YOUR OBJECTIVE: Reproduce the lines character for character, beginning at the first line and stopping after the line that contains "брюшины. Может быть".

DATA TO PROCESS:
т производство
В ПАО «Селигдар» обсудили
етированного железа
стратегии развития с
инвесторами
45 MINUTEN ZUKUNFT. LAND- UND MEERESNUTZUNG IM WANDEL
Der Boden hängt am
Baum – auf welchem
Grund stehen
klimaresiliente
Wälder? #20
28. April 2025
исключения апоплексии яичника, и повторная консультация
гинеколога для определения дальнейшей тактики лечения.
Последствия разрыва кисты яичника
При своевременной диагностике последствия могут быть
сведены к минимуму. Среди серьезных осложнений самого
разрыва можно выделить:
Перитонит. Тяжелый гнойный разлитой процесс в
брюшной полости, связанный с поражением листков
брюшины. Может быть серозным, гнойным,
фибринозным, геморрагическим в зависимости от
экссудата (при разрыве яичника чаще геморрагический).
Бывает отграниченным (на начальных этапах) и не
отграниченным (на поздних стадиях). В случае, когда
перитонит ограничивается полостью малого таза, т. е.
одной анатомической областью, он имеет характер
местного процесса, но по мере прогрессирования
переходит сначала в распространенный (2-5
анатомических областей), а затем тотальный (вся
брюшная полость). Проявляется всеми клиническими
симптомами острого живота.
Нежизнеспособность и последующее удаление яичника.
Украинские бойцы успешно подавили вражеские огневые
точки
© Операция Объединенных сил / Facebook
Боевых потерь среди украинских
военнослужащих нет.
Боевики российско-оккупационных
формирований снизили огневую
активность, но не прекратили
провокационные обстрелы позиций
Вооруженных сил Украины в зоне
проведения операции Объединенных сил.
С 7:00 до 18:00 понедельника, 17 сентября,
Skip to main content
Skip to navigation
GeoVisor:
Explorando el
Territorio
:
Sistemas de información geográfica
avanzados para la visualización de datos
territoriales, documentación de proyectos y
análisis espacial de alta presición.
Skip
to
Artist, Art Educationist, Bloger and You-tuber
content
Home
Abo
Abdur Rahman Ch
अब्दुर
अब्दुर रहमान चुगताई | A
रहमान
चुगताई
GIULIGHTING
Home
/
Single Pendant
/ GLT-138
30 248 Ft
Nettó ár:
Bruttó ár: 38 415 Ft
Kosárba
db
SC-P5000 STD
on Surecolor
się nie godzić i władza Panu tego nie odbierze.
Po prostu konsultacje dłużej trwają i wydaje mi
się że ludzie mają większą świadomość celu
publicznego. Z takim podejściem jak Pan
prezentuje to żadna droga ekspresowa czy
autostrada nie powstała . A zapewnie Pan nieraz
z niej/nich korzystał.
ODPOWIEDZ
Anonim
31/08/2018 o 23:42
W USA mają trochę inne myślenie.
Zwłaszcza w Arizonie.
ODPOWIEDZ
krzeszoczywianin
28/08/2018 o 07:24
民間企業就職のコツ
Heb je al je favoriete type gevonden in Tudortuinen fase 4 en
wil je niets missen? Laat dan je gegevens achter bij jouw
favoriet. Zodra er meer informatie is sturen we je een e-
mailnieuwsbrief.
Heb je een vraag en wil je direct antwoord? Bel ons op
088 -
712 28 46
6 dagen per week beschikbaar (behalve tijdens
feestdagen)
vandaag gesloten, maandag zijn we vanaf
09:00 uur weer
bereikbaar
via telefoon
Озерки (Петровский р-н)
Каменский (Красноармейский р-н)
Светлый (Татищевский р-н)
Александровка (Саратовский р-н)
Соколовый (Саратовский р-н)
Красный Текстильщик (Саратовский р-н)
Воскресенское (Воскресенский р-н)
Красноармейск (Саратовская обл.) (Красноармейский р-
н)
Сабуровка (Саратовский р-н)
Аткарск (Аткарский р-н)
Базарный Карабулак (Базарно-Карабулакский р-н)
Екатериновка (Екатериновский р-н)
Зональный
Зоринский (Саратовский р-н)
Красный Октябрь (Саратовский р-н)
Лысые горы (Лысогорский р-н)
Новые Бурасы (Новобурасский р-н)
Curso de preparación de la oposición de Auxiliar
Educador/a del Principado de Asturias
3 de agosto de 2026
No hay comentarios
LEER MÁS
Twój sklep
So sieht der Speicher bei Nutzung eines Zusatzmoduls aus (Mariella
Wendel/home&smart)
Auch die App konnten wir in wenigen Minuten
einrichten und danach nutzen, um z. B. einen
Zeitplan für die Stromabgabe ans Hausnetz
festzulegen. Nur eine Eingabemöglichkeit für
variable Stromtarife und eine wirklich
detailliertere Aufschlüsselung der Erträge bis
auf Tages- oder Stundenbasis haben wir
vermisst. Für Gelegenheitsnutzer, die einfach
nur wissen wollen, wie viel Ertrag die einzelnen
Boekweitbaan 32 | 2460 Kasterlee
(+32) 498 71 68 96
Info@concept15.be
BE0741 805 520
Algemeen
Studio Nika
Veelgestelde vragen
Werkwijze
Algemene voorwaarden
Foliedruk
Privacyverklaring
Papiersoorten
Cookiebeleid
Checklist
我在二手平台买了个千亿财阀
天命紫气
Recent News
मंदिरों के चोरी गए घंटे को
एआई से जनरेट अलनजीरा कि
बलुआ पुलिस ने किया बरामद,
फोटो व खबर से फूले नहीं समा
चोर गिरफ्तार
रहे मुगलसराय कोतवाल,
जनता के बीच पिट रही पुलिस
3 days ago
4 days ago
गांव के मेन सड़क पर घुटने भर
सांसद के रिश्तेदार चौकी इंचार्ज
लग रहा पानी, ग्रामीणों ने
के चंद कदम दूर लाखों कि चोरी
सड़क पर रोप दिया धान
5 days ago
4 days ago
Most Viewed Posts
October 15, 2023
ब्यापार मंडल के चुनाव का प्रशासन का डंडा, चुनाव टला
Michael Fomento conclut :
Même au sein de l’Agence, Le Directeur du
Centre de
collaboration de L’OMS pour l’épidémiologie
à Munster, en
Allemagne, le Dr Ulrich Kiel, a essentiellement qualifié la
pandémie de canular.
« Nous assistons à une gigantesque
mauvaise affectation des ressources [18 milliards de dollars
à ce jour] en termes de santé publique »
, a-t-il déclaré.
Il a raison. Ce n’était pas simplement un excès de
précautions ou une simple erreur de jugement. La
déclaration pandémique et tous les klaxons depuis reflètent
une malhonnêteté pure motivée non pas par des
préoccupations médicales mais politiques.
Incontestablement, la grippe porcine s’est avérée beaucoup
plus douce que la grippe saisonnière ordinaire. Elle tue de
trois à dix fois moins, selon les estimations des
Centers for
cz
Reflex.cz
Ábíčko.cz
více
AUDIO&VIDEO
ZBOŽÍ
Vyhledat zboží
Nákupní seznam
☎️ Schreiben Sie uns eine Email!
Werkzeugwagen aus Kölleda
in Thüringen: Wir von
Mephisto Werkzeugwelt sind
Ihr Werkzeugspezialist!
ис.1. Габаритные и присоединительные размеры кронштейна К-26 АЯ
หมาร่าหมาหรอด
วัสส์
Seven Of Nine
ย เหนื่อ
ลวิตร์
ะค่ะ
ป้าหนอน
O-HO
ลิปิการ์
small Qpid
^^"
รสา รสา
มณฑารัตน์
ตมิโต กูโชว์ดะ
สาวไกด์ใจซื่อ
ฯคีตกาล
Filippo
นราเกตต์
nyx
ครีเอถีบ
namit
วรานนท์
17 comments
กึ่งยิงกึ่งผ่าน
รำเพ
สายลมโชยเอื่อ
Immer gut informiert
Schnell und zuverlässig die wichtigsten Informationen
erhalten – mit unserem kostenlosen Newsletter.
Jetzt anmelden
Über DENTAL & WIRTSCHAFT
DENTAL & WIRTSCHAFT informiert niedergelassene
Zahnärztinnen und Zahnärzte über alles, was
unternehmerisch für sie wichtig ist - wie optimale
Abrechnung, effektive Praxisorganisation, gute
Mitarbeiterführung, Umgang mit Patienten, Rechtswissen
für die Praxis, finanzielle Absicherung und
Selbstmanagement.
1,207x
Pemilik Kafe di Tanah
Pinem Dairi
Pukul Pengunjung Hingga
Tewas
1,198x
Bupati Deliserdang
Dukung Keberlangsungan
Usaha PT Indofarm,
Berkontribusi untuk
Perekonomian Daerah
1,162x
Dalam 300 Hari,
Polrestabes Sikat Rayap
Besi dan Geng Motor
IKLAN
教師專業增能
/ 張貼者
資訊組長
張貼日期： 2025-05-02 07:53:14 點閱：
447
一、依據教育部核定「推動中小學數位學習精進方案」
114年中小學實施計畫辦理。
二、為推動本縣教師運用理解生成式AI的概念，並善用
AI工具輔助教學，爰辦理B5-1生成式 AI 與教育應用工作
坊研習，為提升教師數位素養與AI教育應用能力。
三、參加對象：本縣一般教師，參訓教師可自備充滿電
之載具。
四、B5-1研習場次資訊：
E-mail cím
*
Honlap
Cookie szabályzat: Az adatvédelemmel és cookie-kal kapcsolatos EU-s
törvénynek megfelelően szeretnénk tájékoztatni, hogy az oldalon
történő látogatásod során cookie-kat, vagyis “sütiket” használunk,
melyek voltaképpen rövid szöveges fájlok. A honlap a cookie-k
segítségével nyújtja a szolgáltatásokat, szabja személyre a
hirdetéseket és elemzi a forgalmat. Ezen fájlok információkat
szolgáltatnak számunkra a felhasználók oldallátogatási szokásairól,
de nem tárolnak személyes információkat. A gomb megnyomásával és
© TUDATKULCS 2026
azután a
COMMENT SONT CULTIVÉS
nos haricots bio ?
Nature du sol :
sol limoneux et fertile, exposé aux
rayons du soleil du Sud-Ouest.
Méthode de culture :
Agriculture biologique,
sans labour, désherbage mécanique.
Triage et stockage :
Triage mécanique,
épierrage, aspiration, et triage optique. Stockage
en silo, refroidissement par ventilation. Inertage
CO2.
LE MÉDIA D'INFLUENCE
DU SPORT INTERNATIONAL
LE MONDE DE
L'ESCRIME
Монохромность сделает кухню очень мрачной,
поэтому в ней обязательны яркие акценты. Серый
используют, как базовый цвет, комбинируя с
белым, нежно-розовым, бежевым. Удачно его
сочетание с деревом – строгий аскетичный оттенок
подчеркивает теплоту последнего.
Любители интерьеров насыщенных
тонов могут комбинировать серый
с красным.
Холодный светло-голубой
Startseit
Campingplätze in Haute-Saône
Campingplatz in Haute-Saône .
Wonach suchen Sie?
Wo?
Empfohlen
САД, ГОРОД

SOLVED PROBLEM:
т производство
В ПАО «Селигдар» обсудили
етированного железа
стратегии развития с
инвесторами
45 MINUTEN ZUKUNFT. LAND- UND MEERESNUTZUNG IM WANDEL
Der Boden hängt am
Baum – auf welchem
Grund stehen
klimaresiliente
Wälder? #20
28. April 2025
исключения апоплексии яичника, и повторная консультация
гинеколога для определения дальнейшей тактики лечения.
Последствия разрыва кисты яичника
При своевременной диагностике последствия могут быть
сведены к минимуму. Среди серьезных осложнений самого
разрыва можно выделить:
Перитонит. Тяжелый гнойный разлитой процесс в
брюшной полости, связанный с поражением листков
брюшины. Может быть серозным, гнойным,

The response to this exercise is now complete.